The DoUpdate method gets a float[][] lowerLayersHeight parameter, that's basically the height of the terrain under the water. In the video it's just all 0.

public override void DoUpdate(float dt, float dx, float[][] lowerLayersHeight) {
        int x, y;
        float totalHeight, dhL, dhR, dhT, dhB;
        float dt_A_g_l = dt * _A * g / dx; //all constants for equation 2
        float K; // scaling factor for the outflow flux
        float dV;

        for (x=1 ; x <= N ; x++ ) {
                for (y=1 ; y <= N ; y++ ) {
                        //
                        // 3.2.1 Outflow Flux Computation
                        // --------------------------------------------------------------
                        totalHeight = lowerLayersHeight[x][y] + _height[x][y];
                        dhL = totalHeight - lowerLayersHeight[x-1][y] - _height[x-1][y]; //(3)
                        dhR = totalHeight - lowerLayersHeight[x+1][y] - _height[x+1][y];
                        dhT = totalHeight - lowerLayersHeight[x][y+1] - _height[x][y+1];
                        dhB = totalHeight - lowerLayersHeight[x][y-1] - _height[x][y-1];

                        _tempFlux[x][y].left =   Mathf.Max(0.0f, _flux[x][y].left        + dt_A_g_l * dhL ); //(2)
                        _tempFlux[x][y].right =  Mathf.Max(0.0f, _flux[x][y].right       + dt_A_g_l * dhR );
                        _tempFlux[x][y].top =    Mathf.Max(0.0f, _flux[x][y].top         + dt_A_g_l * dhT );
                        _tempFlux[x][y].bottom = Mathf.Max(0.0f, _flux[x][y].bottom      + dt_A_g_l * dhB );

                        float totalFlux = _tempFlux[x][y].left + _tempFlux[x][y].right + _tempFlux[x][y].top + _tempFlux[x][y].bottom;
                        if (totalFlux > 0) {
                                K = Mathf.Min(1.0f, _height[x][y] * dx * dx / totalFlux / dt);  //(4)

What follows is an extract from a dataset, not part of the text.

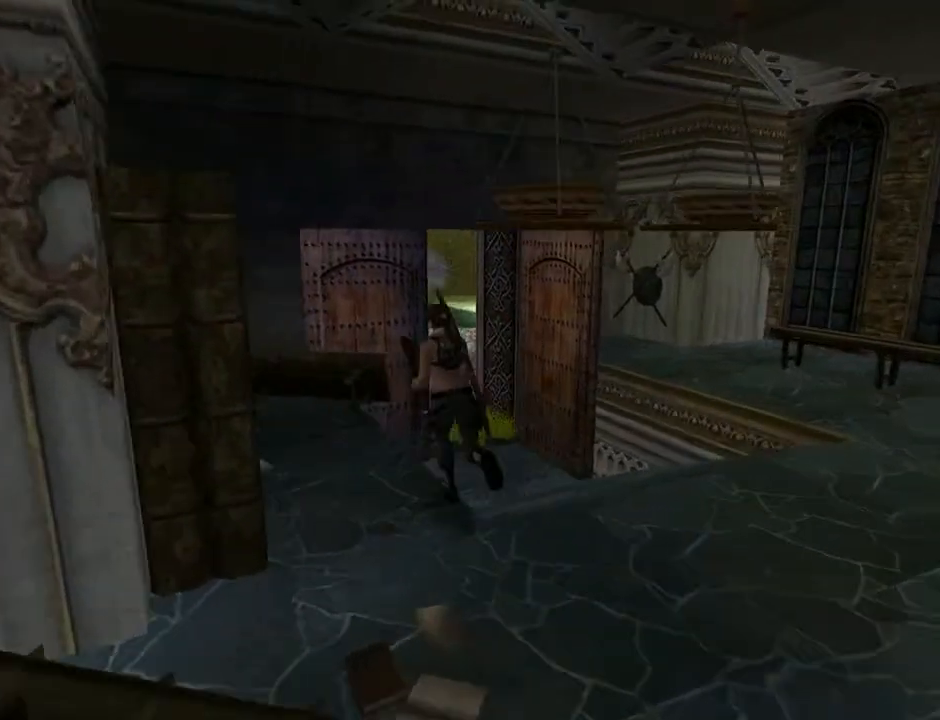
{"buttons": ["DPAD_UP", "DPAD_LEFT"], "left_stick": "center", "right_stick": "center", "events": [[200, "DPAD_LEFT", "up"], [467, "DPAD_LEFT", "down"]]}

                                _tempFlux[x][y].left =   K * _tempFlux[x][y].left;  //(5)
                                _tempFlux[x][y].right =  K * _tempFlux[x][y].right;
                                _tempFlux[x][y].top =    K * _tempFlux[x][y].top;
                                _tempFlux[x][y].bottom = K * _tempFlux[x][y].bottom;
                        }
                        //swap temp and the real one after the for-loops

                        //
                        // 3.2.2 Water Surface
                        // ----------------------------------------------------------------------------------------
                        dV = dt * (
                                //sum in
                                _tempFlux[x-1][y].right + _tempFlux[x][y-1].top + _tempFlux[x+1][y].left + _tempFlux[x][y+1].bottom
                                //minus sum out
                                - _tempFlux[x][y].right - _tempFlux[x][y].top - _tempFlux[x][y].left - _tempFlux[x][y].bottom
                                ); //(6)
                        _tempHeight[x][y] = _height[x][y] + dV / (dx*dx); //(7)
                        //swap temp and the real one after the for-loops
                }
        }
        Helpers.Swap(ref _tempFlux, ref _flux);
        Helpers.Swap(ref _tempHeight, ref _height);
}

Answer 1

I fixed it myself! Though of it while driving to a friend. The problem is quite simple, what I do in the bugged code is for each cell (or grid-point) calculate the flux, then the height and then I go to the next cell. What I should do is first calculate the flux for all cells, then iterate a second time over all the cells and calculate their height. So the code becomes:

for (x=1 ; x <= N ; x++ ) {
    for (y=1 ; y <= N ; y++ ) {
        //
        // 3.2.1 Outflow Flux Computation
        // --------------------------------------------------------------
        ***
    }
}

for (x=1 ; x <= N ; x++ ) {
    for (y=1 ; y <= N ; y++ ) {
        //
        // 3.2.2 Water Surface
        // ---------------------------------------------------------------------------
        ***
    }
}
Helpers.Swap(ref _tempFlux, ref _flux);
Helpers.Swap(ref _tempHeight, ref _height);

(Of course *** becomes the corresponding code from the question above.)

Now I have a working water simulation.